ガーロンが不思議そうにアルベラの視線の先を追う。そこに使用人服の青年を見つけ、彼の視線がそこで止まる。
「私のお付きが戻ってきたみたいです」
「……そうでしたか。では、私がいなくなっても安心ですね」
「ええ、ひとまず。本当にありがとうございました」
くすりと笑う彼女に、ガーロンは間をおいて小さく口を開く。
「……あの、ですが」
「……?」
彼は、固く低い声を絞り出す。
「アルベラ様がよろしければ、お話しの方はまた……したい……次第です」
「ええ、もちろん」
柔らかく微笑むご令嬢に、青年の表情は一瞬嬉しげに輝く。
安心したように「良かった」と小さく呟くと、彼はいつものきりりとした表情に戻った。
「で、では。私はこれで」
「ええ。お気をつけて」
(意外ね。もっと軽薄な感じかと思ってたけど、予想より感情豊かというか……普通に人間らしいというか……)
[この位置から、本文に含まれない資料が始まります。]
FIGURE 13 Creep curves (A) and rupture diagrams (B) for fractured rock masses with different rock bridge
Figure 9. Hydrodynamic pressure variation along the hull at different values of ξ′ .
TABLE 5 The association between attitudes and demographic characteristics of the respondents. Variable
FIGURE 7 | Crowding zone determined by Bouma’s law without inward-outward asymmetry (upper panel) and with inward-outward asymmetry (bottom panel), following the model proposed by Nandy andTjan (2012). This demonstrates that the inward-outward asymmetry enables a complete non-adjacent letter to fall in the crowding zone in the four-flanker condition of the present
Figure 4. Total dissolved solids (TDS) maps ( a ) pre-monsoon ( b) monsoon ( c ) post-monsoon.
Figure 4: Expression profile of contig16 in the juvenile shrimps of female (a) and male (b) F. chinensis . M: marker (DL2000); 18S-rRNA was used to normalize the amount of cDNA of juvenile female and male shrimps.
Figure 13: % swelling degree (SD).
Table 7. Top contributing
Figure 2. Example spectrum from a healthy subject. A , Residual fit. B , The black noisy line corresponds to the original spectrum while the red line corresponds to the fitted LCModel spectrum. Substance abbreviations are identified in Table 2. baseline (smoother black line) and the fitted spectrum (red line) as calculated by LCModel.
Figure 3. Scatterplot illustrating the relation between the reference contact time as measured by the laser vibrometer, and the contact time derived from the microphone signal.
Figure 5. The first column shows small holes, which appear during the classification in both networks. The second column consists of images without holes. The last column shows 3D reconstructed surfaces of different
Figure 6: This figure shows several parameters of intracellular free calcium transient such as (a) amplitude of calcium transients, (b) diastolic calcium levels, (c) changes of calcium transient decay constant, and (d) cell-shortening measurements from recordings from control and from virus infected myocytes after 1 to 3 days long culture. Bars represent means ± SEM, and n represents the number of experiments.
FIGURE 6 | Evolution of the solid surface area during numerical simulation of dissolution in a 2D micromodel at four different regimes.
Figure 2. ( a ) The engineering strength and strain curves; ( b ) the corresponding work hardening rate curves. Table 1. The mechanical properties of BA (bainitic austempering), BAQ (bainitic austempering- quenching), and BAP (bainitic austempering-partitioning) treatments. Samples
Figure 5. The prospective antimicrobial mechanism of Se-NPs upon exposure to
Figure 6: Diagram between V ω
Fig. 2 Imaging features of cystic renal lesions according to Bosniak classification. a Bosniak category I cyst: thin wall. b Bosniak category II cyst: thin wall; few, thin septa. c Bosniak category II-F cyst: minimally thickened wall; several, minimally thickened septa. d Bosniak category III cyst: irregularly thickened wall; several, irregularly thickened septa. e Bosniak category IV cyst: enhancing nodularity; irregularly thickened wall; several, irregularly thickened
去っていく彼の背を見送り、アルベラは「余計よくわかんなくなったなぁ」とぼやいた。
アルベラの視線の先、ガーロンの歩調が徐々にゆっくりとしたものへと変わり、やがて止まった。何かを思い直したように、彼はアルベラを振り返ると、決心したかのような顔で歩調を速く戻ってくる。
「……あ、あの?」
目の前で難しい顔をし、じっと佇む彼に、アルベラは圧迫感を覚えた。
「アルベラ様は……」
「はぁ」
「ラツィラス殿下と、仲がよろしいのでしょうか?」
(殿下?)
「……仲は、悪くはないかと。普通にご友人と言った感じでして。……多分」
(彼の言動に裏がなくてそのまま受け取って良いなら『多分』)
ガーロンは眉間にしわを寄せ、分かりやすく険しい表情となる。
「アルベラ様、無作法をお許しください……ですが、どうしても」
「え? え、あの」
ガーロンは突然片膝をつき、首を垂れた。慌てるアルベラと、仰々しい彼の姿に、道中の人々の目が集まる。
ガーロンは気にせず、アルベラにだけ聞こえる声量で言葉を続ける。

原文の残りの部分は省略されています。